* Given exercise *
Please edit each of the records so that "collection date" reads "date of collection" and nothing else changes. Leave the pictures out of your answer.

* Extracted records *
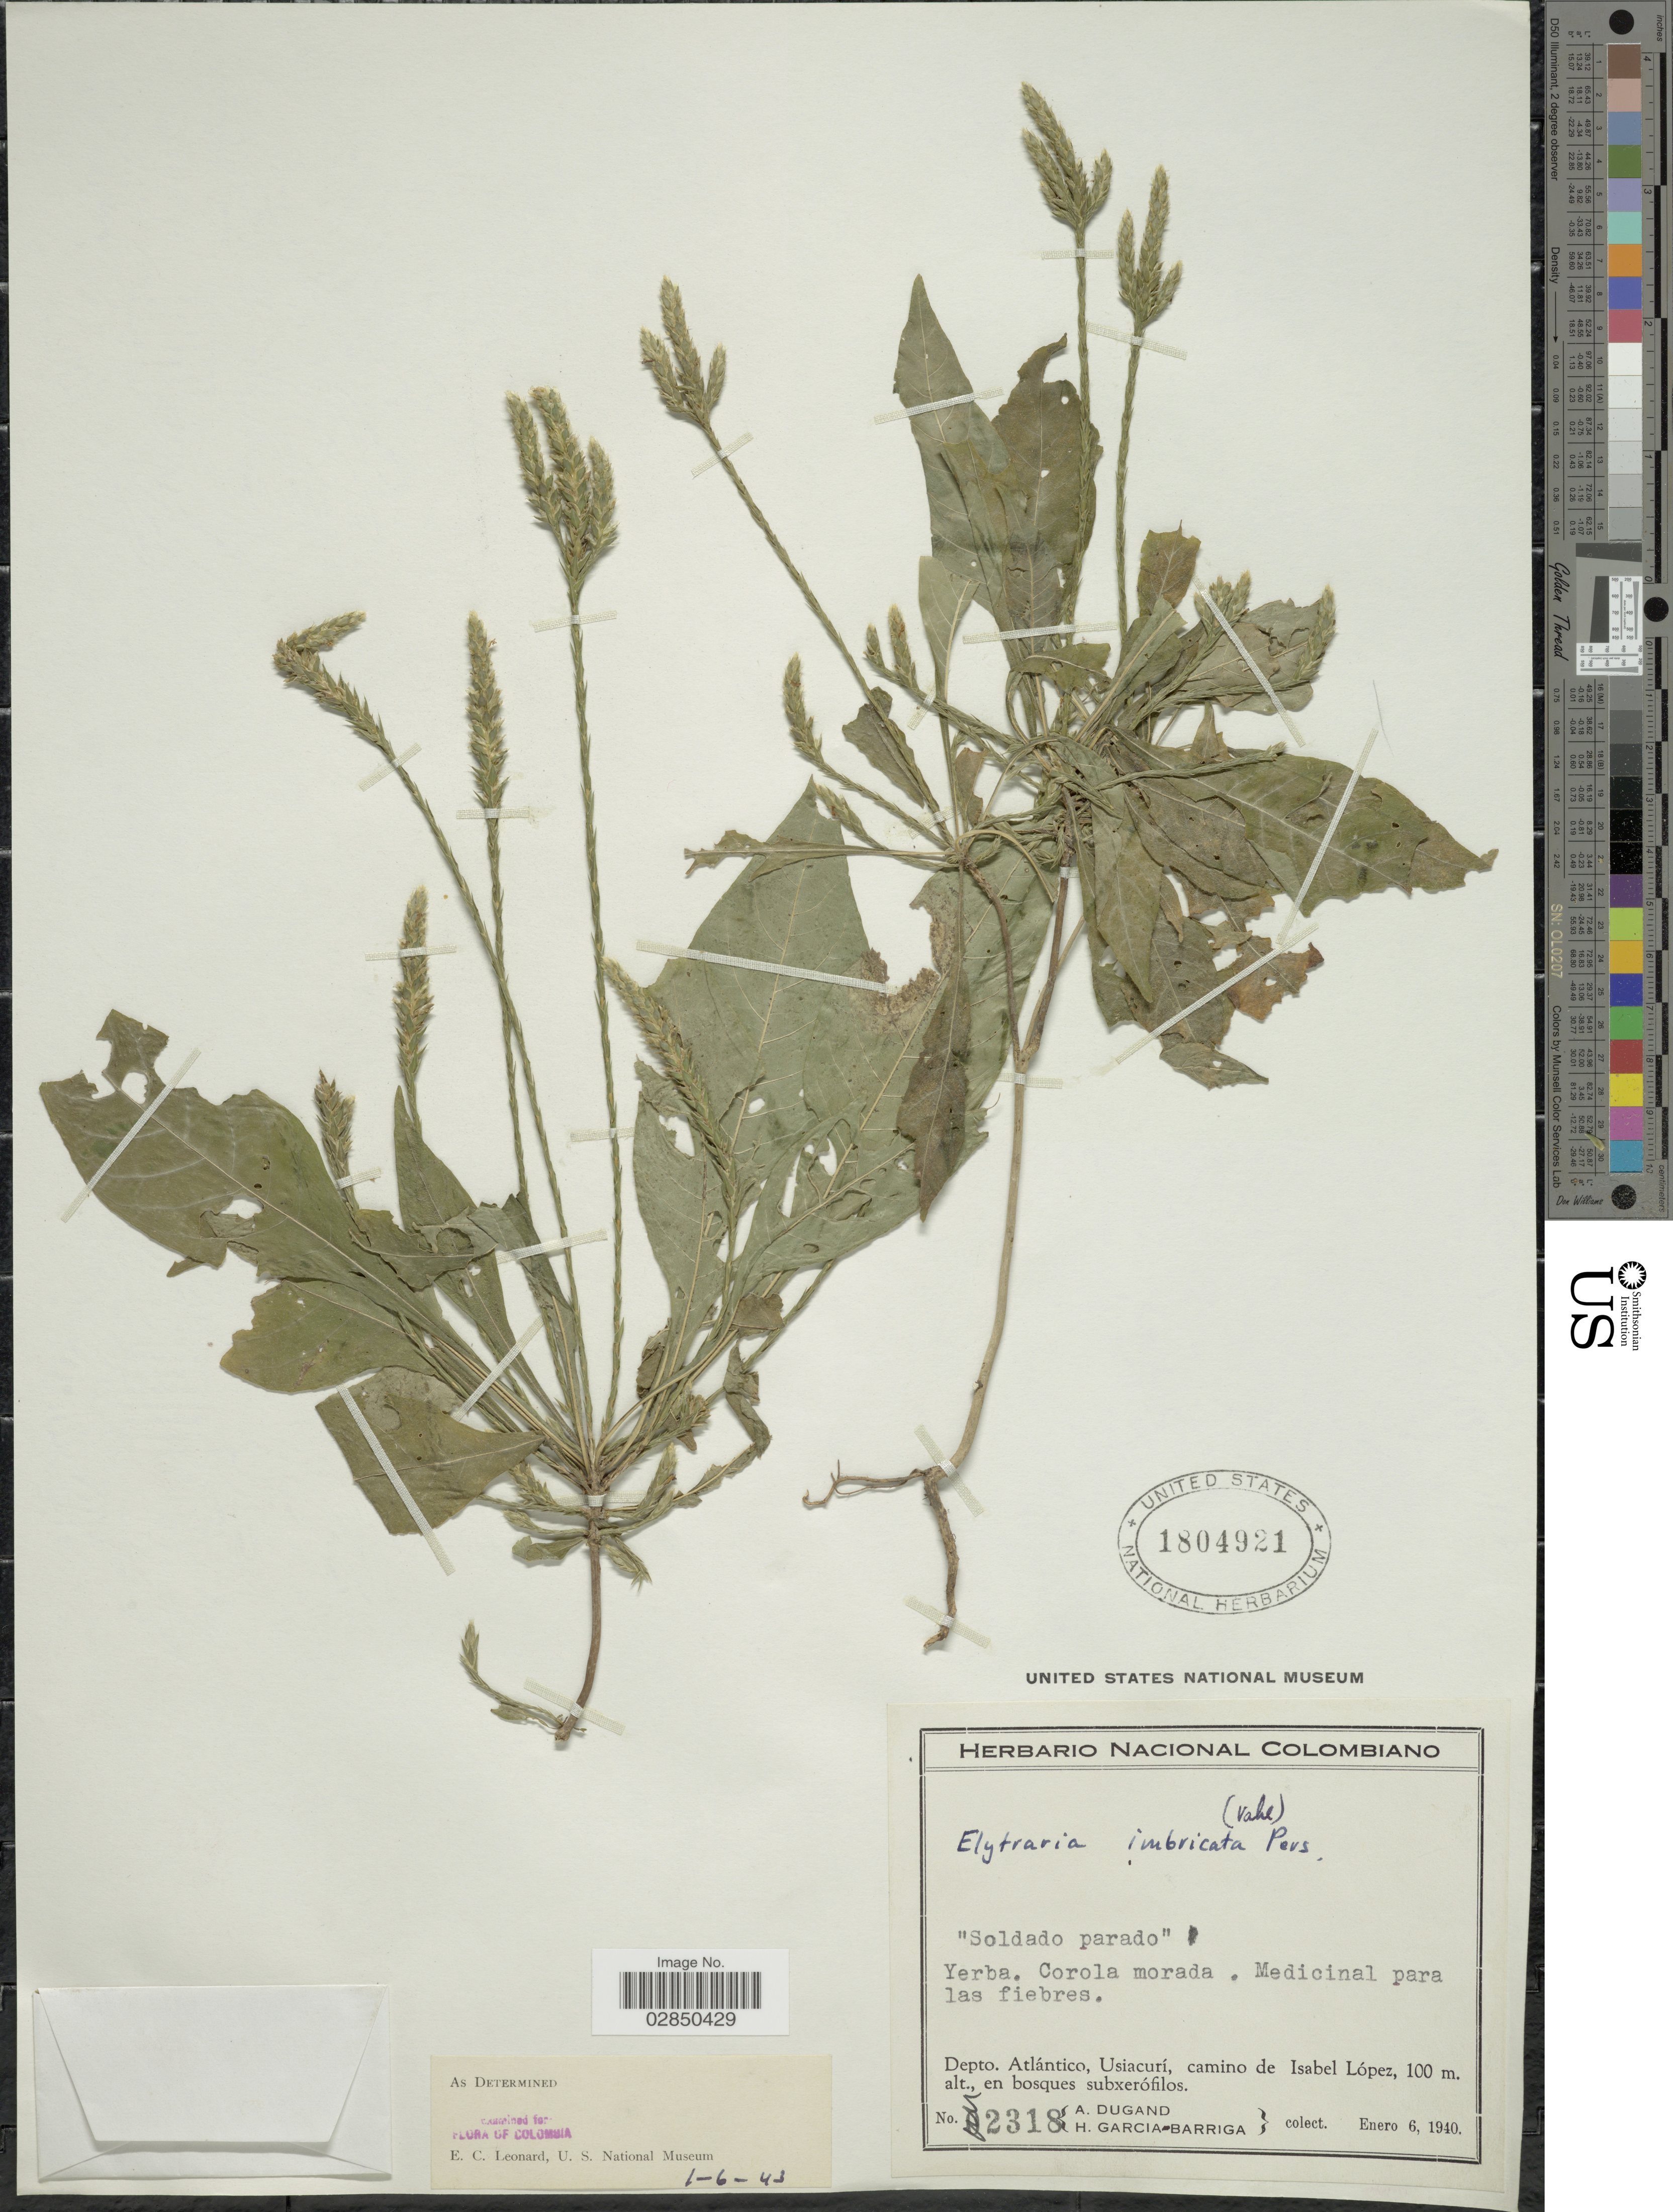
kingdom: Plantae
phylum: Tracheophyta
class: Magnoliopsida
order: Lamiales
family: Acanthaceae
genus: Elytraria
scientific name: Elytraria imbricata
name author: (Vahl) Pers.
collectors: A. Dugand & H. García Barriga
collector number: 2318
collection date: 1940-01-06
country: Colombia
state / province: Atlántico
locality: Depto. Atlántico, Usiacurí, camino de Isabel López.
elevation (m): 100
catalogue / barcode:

* Reply to the exercise *
kingdom: Plantae
phylum: Tracheophyta
class: Magnoliopsida
order: Lamiales
family: Acanthaceae
genus: Elytraria
scientific name: Elytraria imbricata
name author: (Vahl) Pers.
collectors: A. Dugand & H. García Barriga
collector number: 2318
date of collection: 1940-01-06
country: Colombia
state / province: Atlántico
locality: Depto. Atlántico, Usiacurí, camino de Isabel López.
elevation (m): 100
catalogue / barcode:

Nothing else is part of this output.